◆ INSTRUCTIONS FOR THE TASK ◆
Present the lines below as a numbered list, omitting any blank lines and leaving the pictures out of the answer.

(Extracted page text data)
···
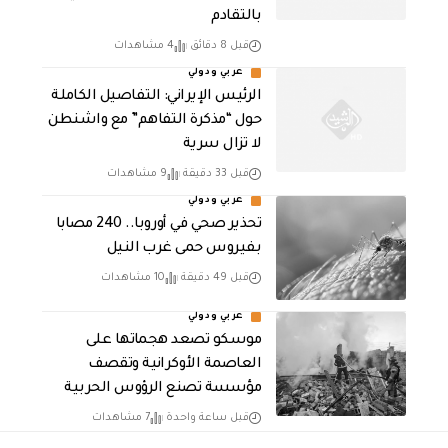
بالتقادم
قبل 8 دقائق
4 مشاهدات
عربي ودولي
الرئيس الإيراني: التفاصيل الكاملة
حول “مذكرة التفاهم” مع واشنطن
لا تزال سرية
قبل 33 دقيقة
9 مشاهدات
عربي ودولي
تحذير صحي في أوروبا.. 240 مصابا
بفيروس حمى غرب النيل
قبل 49 دقيقة
10 مشاهدات
عربي ودولي
موسكو تصعد هجماتها على
العاصمة الأوكرانية وتقصف
مؤسسة تصنع الرؤوس الحربية
قبل ساعة واحدة
7 مشاهدات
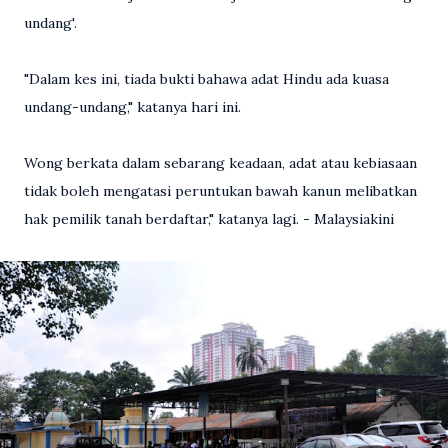
undang'.
"Dalam kes ini, tiada bukti bahawa adat Hindu ada kuasa
undang-undang," katanya hari ini.
Wong berkata dalam sebarang keadaan, adat atau kebiasaan
tidak boleh mengatasi peruntukan bawah kanun melibatkan
hak pemilik tanah berdaftar," katanya lagi. - Malaysiakini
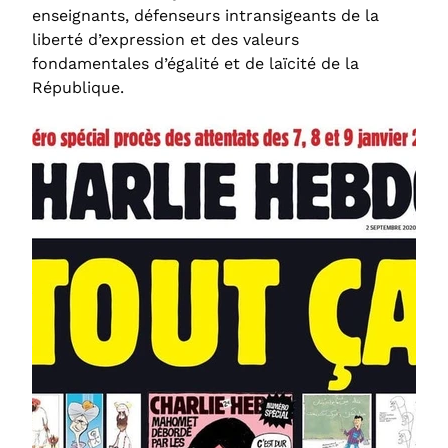
enseignants, défenseurs intransigeants de la
liberté d’expression et des valeurs
fondamentales d’égalité et de laïcité de la
République.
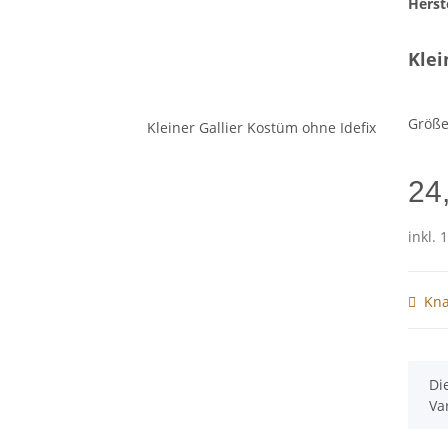
Herste
Klei
Größ
24
inkl. 
Kna
x
Di
Va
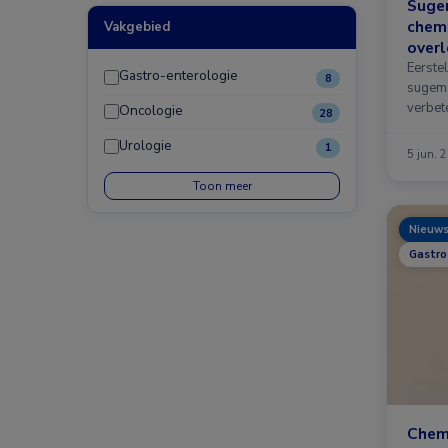
Suge
chem
Vakgebied
overl
maag
Eerste
Gastro-enterologie
8
sugema
verbet
Oncologie
28
Urologie
1
5 jun. 
Toon meer
Nieuw
Gastro
Chem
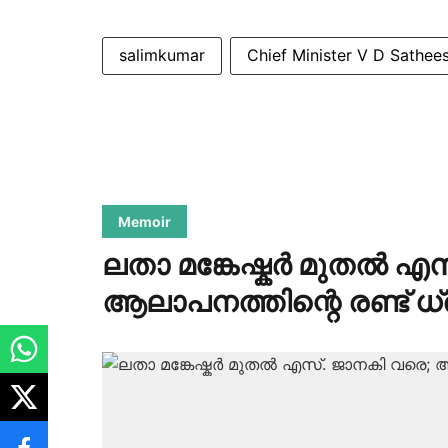
salimkumar
Chief Minister V D Sathee
Memoir
ലതാ മങ്കേഷ്കർ മുതൽ എ
ആലാപനത്തിന്റെ രണ്ട് ധ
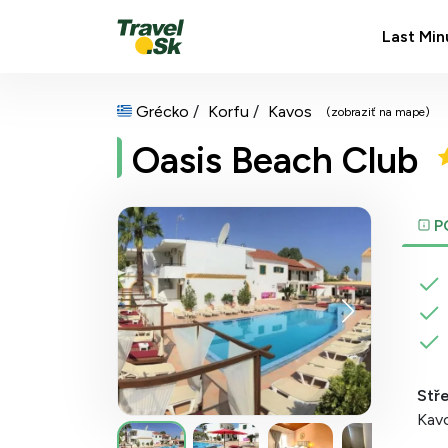
Last Min
Grécko
Korfu
Kavos
(zobraziť na mape)
Oasis Beach Club
P
Stř
Kav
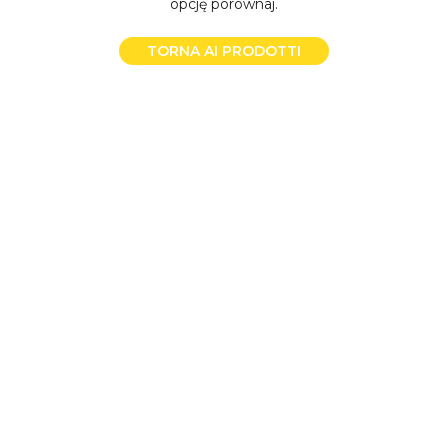
opcję porównaj.
TORNA AI PRODOTTI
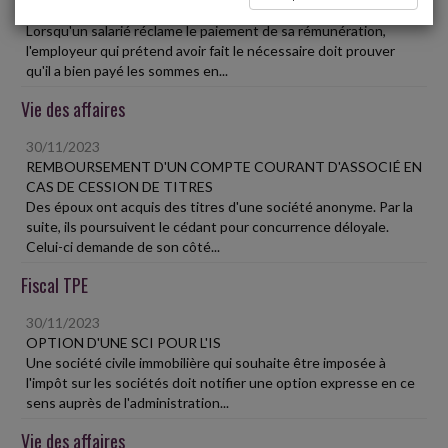
LE PAIEMENT DU SALAIRE
Lorsqu'un salarié réclame le paiement de sa rémunération,
l'employeur qui prétend avoir fait le nécessaire doit prouver
qu'il a bien payé les sommes en...
Vie des affaires
30/11/2023
REMBOURSEMENT D'UN COMPTE COURANT D'ASSOCIÉ EN
CAS DE CESSION DE TITRES
Des époux ont acquis des titres d'une société anonyme. Par la
suite, ils poursuivent le cédant pour concurrence déloyale.
Celui-ci demande de son côté...
Fiscal TPE
30/11/2023
OPTION D'UNE SCI POUR L'IS
Une société civile immobilière qui souhaite être imposée à
l'impôt sur les sociétés doit notifier une option expresse en ce
sens auprès de l'administration...
Vie des affaires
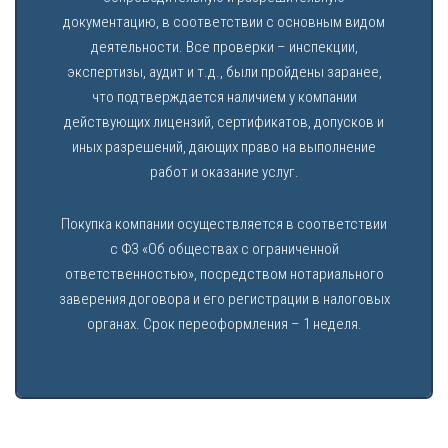
документацию, в соответствии с основным видом
деятельности. Все проверки – инспекции,
экспертизы, аудит и т.д., были пройдены заранее,
что подтверждается наличием у компании
действующих лицензий, сертификатов, допусков и
иных разрешений, дающих право на выполнение
работ и оказание услуг.
Покупка компании осуществляется в соответствии
с ФЗ «Об обществах с ограниченной
ответственностью», посредством нотариального
заверения договора и его регистрации в налоговых
органах. Срок переоформления – 1 неделя.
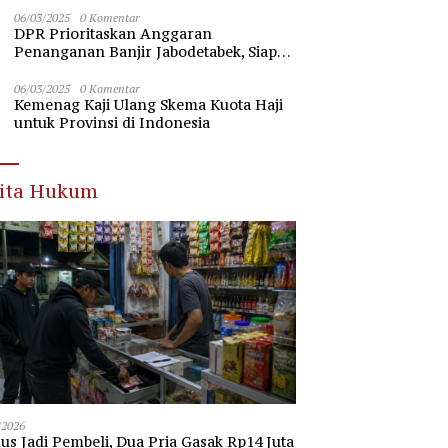
Nawawi Banten
06/03/2025
0 Komentar
DPR Prioritaskan Anggaran
Penanganan Banjir Jabodetabek, Siap
Beri Dukungan Penuh
06/03/2025
0 Komentar
Kemenag Kaji Ulang Skema Kuota Haji
untuk Provinsi di Indonesia
rita Hukum
/2026
s Jadi Pembeli, Dua Pria Gasak Rp14 Juta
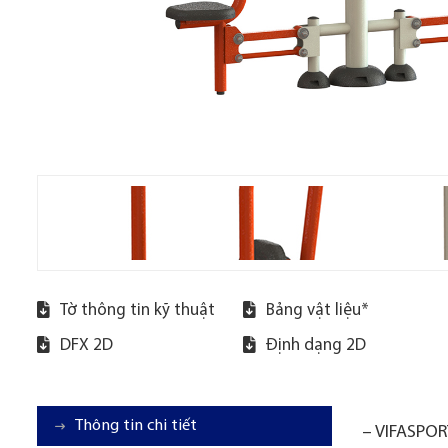
Tờ thông tin kỹ thuật
Bảng vật liệu*
DFX 2D
Định dạng 2D
Thông tin chi tiết
– VIFASPORT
···
◆ ANSWER TO THIS EXERCISE ◆
1. بالتقادم
2. قبل 8 دقائق
3. 4 مشاهدات
4. عربي ودولي
5. الرئيس الإيراني: التفاصيل الكاملة
6. حول “مذكرة التفاهم” مع واشنطن
7. لا تزال سرية
8. قبل 33 دقيقة
9. 9 مشاهدات
10. عربي ودولي
11. تحذير صحي في أوروبا.. 240 مصابا
12. بفيروس حمى غرب النيل
13. قبل 49 دقيقة
14. 10 مشاهدات
15. عربي ودولي
16. موسكو تصعد هجماتها على
17. العاصمة الأوكرانية وتقصف
18. مؤسسة تصنع الرؤوس الحربية
19. قبل ساعة واحدة
20. 7 مشاهدات
21. undang'.
22. "Dalam kes ini, tiada bukti bahawa adat Hindu ada kuasa
23. undang-undang," katanya hari ini.
24. Wong berkata dalam sebarang keadaan, adat atau kebiasaan
25. tidak boleh mengatasi peruntukan bawah kanun melibatkan
26. hak pemilik tanah berdaftar," katanya lagi. - Malaysiakini
27. enseignants, défenseurs intransigeants de la
28. liberté d’expression et des valeurs
29. fondamentales d’égalité et de laïcité de la
30. République.
31. Herste
32. Klei
33. Größ
34. 24
35. inkl. 
36. Kna
37. x
38. Di
39. Va
40. Suge
41. chem
42. Vakgebied
43. overl
44. maag
45. Eerste
46. Gastro-enterologie
47. 8
48. sugema
49. verbet
50. Oncologie
51. 28
52. Urologie
53. 1
54. 5 jun. 
55. Toon meer
56. Nieuw
57. Gastro
58. Chem
59. salimkumar
60. Chief Minister V D Sathee
61. Memoir
62. ലതാ മങ്കേഷ്കർ മുതൽ എ
63. ആലാപനത്തിന്റെ രണ്ട് ധ
64. Last Min
65. Grécko
66. Korfu
67. Kavos
68. (zobraziť na mape)
69. Oasis Beach Club
70. P
71. Stř
72. Kav
73. opcję porównaj.
74. TORNA AI PRODOTTI
75. LE PAIEMENT DU SALAIRE
76. Lorsqu'un salarié réclame le paiement de sa rémunération,
77. l'employeur qui prétend avoir fait le nécessaire doit prouver
78. qu'il a bien payé les sommes en...
79. Vie des affaires
80. 30/11/2023
81. REMBOURSEMENT D'UN COMPTE COURANT D'ASSOCIÉ EN
82. CAS DE CESSION DE TITRES
83. Des époux ont acquis des titres d'une société anonyme. Par la
84. suite, ils poursuivent le cédant pour concurrence déloyale.
85. Celui-ci demande de son côté...
86. Fiscal TPE
87. 30/11/2023
88. OPTION D'UNE SCI POUR L'IS
89. Une société civile immobilière qui souhaite être imposée à
90. l'impôt sur les sociétés doit notifier une option expresse en ce
91. sens auprès de l'administration...
92. Vie des affaires
93. документацию, в соответствии с основным видом
94. деятельности. Все проверки – инспекции,
95. экспертизы, аудит и т.д., были пройдены заранее,
96. что подтверждается наличием у компании
97. действующих лицензий, сертификатов, допусков и
98. иных разрешений, дающих право на выполнение
99. работ и оказание услуг.
100. Покупка компании осуществляется в соответствии
101. с ФЗ «Об обществах с ограниченной
102. ответственностью», посредством нотариального
103. заверения договора и его регистрации в налоговых
104. органах. Срок переоформления – 1 неделя.
105. Nawawi Banten
106. 06/03/2025
107. 0 Komentar
108. DPR Prioritaskan Anggaran
109. Penanganan Banjir Jabodetabek, Siap
110. Beri Dukungan Penuh
111. 06/03/2025
112. 0 Komentar
113. Kemenag Kaji Ulang Skema Kuota Haji
114. untuk Provinsi di Indonesia
115. rita Hukum
116. /2026
117. s Jadi Pembeli, Dua Pria Gasak Rp14 Juta
118. Tờ thông tin kỹ thuật
119. Bảng vật liệu*
120. DFX 2D
121. Định dạng 2D
122. Thông tin chi tiết
123. – VIFASPORT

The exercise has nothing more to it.